The 2001 Basque elections took place in the aftermath of the collapse of ETA's 1998 ceasefire. Mayor Oreja ran on an aggressive ticket, defending the Spanish Constitution and the Statute of Gernika as the main framework to defeat ETA, and vigorously attacked the incumbent Basque Nationalist Party because Mayor Oreja alleged they were complicit with terrorism. Although his ticket never polled high enough to secure a plurality of seats in the Basque parliament, Mayor Oreja and the Spanish Socialist Party made it clear that were the incumbent lehendakari Juan José Ibarretxe to fail to secure an absolute majority in the Basque parliament, Mayor Oreja would form a minority government instead with the Socialist's support. Albeit Mayor Oreja improved his party's results and attained 22.9% of the votes, this proved insufficient to unseat Ibarretxe, who obtained 42.4% of the votes with a 6.2% swing in his favour. As a result, Mayor Oreja failed to become lehendakari, and Ibarretxe was re-elected.

He remained leader of the opposition in the Basque country until 2004. During this time, he developed a reputation as an absentee parliamentarian, particularly after missing a key vote in 2002 that enabled the Ibarretxe government to pass its budget by just one vote (Mayor Oreja's).

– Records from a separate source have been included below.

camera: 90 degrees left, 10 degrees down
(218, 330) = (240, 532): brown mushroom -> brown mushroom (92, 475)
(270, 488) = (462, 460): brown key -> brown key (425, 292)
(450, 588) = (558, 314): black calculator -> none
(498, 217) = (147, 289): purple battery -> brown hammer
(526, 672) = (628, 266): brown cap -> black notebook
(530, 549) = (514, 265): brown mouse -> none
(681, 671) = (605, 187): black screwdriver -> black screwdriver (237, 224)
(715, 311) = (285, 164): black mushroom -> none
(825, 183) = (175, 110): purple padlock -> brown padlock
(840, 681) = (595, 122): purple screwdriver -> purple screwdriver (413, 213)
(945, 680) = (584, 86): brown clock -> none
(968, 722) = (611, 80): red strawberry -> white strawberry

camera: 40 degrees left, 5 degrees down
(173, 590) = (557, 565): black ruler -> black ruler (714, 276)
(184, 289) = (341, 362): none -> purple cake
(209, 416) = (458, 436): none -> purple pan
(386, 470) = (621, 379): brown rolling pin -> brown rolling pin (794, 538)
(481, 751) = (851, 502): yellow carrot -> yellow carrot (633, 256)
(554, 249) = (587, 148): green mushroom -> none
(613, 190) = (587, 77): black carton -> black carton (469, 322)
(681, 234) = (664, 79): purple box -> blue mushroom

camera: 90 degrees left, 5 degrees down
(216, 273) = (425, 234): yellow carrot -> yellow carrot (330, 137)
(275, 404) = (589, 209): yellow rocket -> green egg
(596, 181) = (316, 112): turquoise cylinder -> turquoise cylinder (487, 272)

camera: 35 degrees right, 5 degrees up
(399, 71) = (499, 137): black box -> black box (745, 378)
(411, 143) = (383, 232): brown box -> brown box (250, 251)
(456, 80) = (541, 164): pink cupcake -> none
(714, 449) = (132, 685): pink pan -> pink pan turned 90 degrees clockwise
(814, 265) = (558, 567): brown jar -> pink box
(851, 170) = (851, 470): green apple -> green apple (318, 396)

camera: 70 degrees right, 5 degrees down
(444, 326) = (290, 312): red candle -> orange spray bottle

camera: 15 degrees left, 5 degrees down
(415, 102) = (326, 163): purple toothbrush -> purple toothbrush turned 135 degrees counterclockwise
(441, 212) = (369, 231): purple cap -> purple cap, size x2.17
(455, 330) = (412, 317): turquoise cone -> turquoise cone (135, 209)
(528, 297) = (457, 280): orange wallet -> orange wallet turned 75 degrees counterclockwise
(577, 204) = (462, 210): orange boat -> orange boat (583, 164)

=== Conservative leadership hopeful and MEP ===
In 2004 he was mentioned as a potential successor to the outgoing Spanish prime minister José María Aznar, but the latter finally opted for Mariano Rajoy instead. Shortly afterwards, Mayor Oreja quit his seat in the Basque parliament and ran for MEP in that year's European parliament elections, where he secured a seat. For the next ten years, he occupied several senior positions in the European People's Party group of the European Parliament, but was largely inactive in the Spanish political landscape.

===Later career===
His position against abortion and LGBT rights, and his hard-line stance against terrorism, placed him at the far right of his party. After a series of public spats with his party's leadership over their strategy in the final days of ETA, Mayor Oreja decided not to run again for the European Parliament in the 2014 election, and largely abandoned public life. Since then, he has chaired the Fundación Valores y Sociedad, an ultraconservative lobby devoted to extending ultra-catholic ideas throughout the Spanish-speaking world. He has since publicly engaged with the defence of what he deems as "traditional" values, including positions against gender studies, women's rights, and LGBTQ rights. He has denounced what he deems as the moral decadence of modern society, and claimed that abortion is something "worthy of bolcheviques", and deployed intense lobbying activity defending these stances in Latin America.